Sequestro preventivo confermato nella solidità degli elementi di prova raccolti e delle indagini corrispondenti, dal Tribunale di Ascoli, che ha respinto il ricorso proposto dagli indagati e dai legali rappresentanti delle società che hanno subìto il sequestro.

Grazie all’operazione «Nemesi» si sono quindi ristabiliti in capo alla società fallita i valori di cui era stata depauperata, consentendo il recupero, alla massa fallimentare, di attività per un valore di circa settanta milioni di euro.

Biella.

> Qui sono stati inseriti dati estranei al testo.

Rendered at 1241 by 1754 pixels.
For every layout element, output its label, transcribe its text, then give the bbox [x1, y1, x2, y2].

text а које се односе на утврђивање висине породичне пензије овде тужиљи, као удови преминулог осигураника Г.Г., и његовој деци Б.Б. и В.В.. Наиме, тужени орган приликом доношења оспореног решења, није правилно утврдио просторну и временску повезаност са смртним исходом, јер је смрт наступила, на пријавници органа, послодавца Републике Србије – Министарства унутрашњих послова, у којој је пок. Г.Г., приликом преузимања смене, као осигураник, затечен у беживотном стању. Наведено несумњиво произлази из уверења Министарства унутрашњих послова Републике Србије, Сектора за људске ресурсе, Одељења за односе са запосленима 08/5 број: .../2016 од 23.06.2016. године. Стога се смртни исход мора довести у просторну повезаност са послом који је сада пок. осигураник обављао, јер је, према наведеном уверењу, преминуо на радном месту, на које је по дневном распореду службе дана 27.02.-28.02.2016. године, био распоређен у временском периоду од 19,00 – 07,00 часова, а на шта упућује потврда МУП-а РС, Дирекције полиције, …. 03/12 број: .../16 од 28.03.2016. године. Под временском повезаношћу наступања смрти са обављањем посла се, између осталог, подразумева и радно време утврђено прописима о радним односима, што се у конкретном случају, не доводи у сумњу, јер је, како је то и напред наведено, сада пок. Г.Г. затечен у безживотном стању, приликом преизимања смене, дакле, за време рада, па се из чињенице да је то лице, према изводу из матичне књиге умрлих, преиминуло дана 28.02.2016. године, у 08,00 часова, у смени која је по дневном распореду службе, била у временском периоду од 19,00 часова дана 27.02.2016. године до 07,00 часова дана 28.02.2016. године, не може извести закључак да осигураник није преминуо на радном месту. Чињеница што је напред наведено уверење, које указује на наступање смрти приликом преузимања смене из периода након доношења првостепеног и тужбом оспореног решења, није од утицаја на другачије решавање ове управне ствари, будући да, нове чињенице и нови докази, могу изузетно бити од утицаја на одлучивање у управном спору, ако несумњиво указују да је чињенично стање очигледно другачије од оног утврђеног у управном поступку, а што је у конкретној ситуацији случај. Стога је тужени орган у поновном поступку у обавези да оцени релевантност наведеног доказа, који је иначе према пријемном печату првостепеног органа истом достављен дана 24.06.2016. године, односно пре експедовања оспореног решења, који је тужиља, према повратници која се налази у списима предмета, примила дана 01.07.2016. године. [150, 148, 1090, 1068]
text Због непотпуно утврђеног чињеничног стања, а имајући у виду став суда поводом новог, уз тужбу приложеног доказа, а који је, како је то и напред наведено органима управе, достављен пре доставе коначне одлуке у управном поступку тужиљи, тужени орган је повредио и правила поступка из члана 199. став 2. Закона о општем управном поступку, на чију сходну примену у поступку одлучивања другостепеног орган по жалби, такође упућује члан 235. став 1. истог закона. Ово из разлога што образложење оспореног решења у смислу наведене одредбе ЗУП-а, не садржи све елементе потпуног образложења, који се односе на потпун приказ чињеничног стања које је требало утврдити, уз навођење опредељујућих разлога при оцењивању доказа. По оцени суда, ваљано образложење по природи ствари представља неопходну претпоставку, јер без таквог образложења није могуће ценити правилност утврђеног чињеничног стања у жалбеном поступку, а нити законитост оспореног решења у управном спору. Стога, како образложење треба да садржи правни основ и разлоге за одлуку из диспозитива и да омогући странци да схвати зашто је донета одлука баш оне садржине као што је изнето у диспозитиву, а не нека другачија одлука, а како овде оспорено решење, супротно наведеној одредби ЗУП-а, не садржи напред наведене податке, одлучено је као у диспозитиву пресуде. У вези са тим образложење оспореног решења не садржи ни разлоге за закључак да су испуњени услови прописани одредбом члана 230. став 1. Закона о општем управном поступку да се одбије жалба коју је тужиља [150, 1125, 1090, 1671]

A Biella, invece, i militari in servizio presso il Nucleo di polizia economico-finanziaria, a conclusione di un articolato e complesso controllo, hanno rilevato una evasione fiscale internazionale posta in essere da una società avente formalmente sede nel Liechtenstein ma di fatto residente in Italia.

Tale fenomeno, denominato esterovestizione, consiste nella fittizia localizzazione della residenza fiscale all’estero, per sottrarsi agli adempimenti tributari previsti dall’ordinamento di reale appartenenza e beneficiare, conseguentemente, del regime impositivo più favorevole vigente nel paese prescelto.

L’attività ispettiva, avviata nel dicembre del 2018 e ultimata pochi giorni fa, è scaturita da riscontri di Intelligence del Corpo, grazie ai quali sono stati rilevati ingenti flussi di denaro, ammontanti a vari milioni di euro, provenienti da paradisi fiscali e successivamente confluiti su conti correnti aperti in Italia ma intestati ad una società del Liechtenstein.

Le Fiamme gialle, al fine di approfondire la natura di tali movimentazioni finanziarie, hanno provveduto a notiziare la Procura della Repubblica competente territorialmente in merito all’ipotesi di reato prevista e punita dall’articolo 5 del D.Lgs 74/2000, la quale ha delegato il dipendente Nucleo di polizia economico-finanziaria all’acquisizione dei conti correnti intestati alla predetta società e a effettuare accertamenti tesi a dimostrare l’esterovestizione della stessa.

Dall’approfondita analisi della documentazione bancaria, effettuata nell’ambito della più complessa attività di polizia giudiziaria , è stato possibile ricondurre in Italia l’effettiva residenza fiscale della predetta società ai sensi dell’articolo 73 comma 3 del TUIR.

In particolare, l’esame della documentazione acquisita ha consentito di dimostrare che la società è stata gestita interamente da persone italiane residenti in Italia e che nel paese estero non vi è mai stata alcuna amministrazione effettiva, ma solamente una mera domiciliazione.

Inoltre, le indagini hanno permesso di dimostrare che l’unica attività economica svolta dalla società è consistita nell’acquisto di un complesso immobiliare di lusso, sito in una rinomata località turistica dell’Italia settentrionale, finalizzato alla successiva ristrutturazione e rivendita. Tale operazione immobiliare ha consentito alla società di realizzare ingenti plusvalenze in totale evasione di imposta.

Gli elementi acquisiti nel corso delle indagini di polizia giudiziaria delegate sono confluiti nel suddetto controllo fiscale che ha permesso di constatare, ai fini dell’imposta sul reddito delle società e dell’imposta regionale sulle attività produttive, una base imponibile netta non dichiarata per un importo complessivo pari a euro 27.979.144, ai fini dell’Iva, un’imposta dovuta pari a euro 1.557.517, nonché di denunciare a piede libero di due persone per il reato di omessa dichiarazione dei redditi (ex articolo 5 D.Lgs. 10 marzo 2000 n. 74) in relazione a un’imposta evasa complessiva pari a euro 5.675.052.

Le posizioni di alcuni soggetti sono ancora al vaglio della competente Procura della Repubblica per eventuali violazioni alla normativa antiriciclaggio a carattere transnazionale.